**Task:** Would you copy the lines below exactly and omit the images?

**Given entries:**
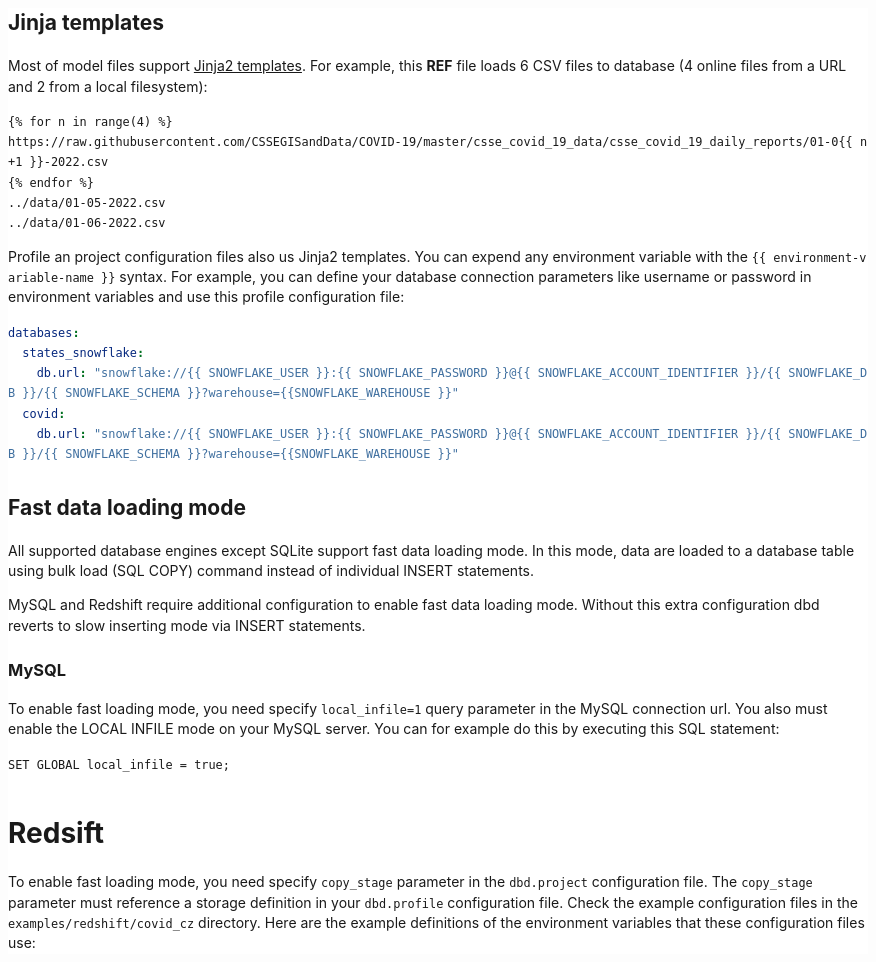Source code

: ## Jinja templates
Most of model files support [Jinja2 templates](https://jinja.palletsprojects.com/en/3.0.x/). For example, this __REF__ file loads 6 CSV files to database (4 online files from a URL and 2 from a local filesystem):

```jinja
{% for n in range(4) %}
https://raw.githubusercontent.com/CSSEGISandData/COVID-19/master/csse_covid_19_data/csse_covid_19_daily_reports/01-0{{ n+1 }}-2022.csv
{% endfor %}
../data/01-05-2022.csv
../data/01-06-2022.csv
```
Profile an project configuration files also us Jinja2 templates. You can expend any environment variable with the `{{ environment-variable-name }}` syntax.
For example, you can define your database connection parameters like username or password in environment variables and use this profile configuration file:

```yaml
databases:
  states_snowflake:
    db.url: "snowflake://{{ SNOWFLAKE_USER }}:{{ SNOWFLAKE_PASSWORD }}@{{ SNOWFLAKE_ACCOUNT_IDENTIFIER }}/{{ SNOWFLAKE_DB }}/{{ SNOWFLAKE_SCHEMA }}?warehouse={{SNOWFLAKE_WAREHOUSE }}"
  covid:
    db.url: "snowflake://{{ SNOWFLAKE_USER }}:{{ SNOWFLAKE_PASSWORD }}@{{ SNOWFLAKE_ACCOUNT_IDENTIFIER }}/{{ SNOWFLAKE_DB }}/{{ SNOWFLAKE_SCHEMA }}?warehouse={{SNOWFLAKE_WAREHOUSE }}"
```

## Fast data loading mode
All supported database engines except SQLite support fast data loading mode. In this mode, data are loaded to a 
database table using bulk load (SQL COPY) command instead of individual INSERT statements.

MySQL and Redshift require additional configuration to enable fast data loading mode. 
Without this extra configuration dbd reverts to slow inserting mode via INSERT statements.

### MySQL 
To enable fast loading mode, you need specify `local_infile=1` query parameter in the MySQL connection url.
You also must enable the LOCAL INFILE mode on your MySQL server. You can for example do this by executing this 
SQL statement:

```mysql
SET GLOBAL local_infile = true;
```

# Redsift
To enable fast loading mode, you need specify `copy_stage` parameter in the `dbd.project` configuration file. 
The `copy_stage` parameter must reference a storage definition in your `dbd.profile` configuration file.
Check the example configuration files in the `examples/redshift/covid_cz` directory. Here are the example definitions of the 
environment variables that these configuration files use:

**Written reply:**
Source code

: ## Jinja templates
Most of model files support [Jinja2 templates](https://jinja.palletsprojects.com/en/3.0.x/). For example, this __REF__ file loads 6 CSV files to database (4 online files from a URL and 2 from a local filesystem):

```jinja
{% for n in range(4) %}
https://raw.githubusercontent.com/CSSEGISandData/COVID-19/master/csse_covid_19_data/csse_covid_19_daily_reports/01-0{{ n+1 }}-2022.csv
{% endfor %}
../data/01-05-2022.csv
../data/01-06-2022.csv
```
Profile an project configuration files also us Jinja2 templates. You can expend any environment variable with the `{{ environment-variable-name }}` syntax.
For example, you can define your database connection parameters like username or password in environment variables and use this profile configuration file:

```yaml
databases:
  states_snowflake:
    db.url: "snowflake://{{ SNOWFLAKE_USER }}:{{ SNOWFLAKE_PASSWORD }}@{{ SNOWFLAKE_ACCOUNT_IDENTIFIER }}/{{ SNOWFLAKE_DB }}/{{ SNOWFLAKE_SCHEMA }}?warehouse={{SNOWFLAKE_WAREHOUSE }}"
  covid:
    db.url: "snowflake://{{ SNOWFLAKE_USER }}:{{ SNOWFLAKE_PASSWORD }}@{{ SNOWFLAKE_ACCOUNT_IDENTIFIER }}/{{ SNOWFLAKE_DB }}/{{ SNOWFLAKE_SCHEMA }}?warehouse={{SNOWFLAKE_WAREHOUSE }}"
```

## Fast data loading mode
All supported database engines except SQLite support fast data loading mode. In this mode, data are loaded to a 
database table using bulk load (SQL COPY) command instead of individual INSERT statements.

MySQL and Redshift require additional configuration to enable fast data loading mode. 
Without this extra configuration dbd reverts to slow inserting mode via INSERT statements.

### MySQL 
To enable fast loading mode, you need specify `local_infile=1` query parameter in the MySQL connection url.
You also must enable the LOCAL INFILE mode on your MySQL server. You can for example do this by executing this 
SQL statement:

```mysql
SET GLOBAL local_infile = true;
```

# Redsift
To enable fast loading mode, you need specify `copy_stage` parameter in the `dbd.project` configuration file. 
The `copy_stage` parameter must reference a storage definition in your `dbd.profile` configuration file.
Check the example configuration files in the `examples/redshift/covid_cz` directory. Here are the example definitions of the 
environment variables that these configuration files use:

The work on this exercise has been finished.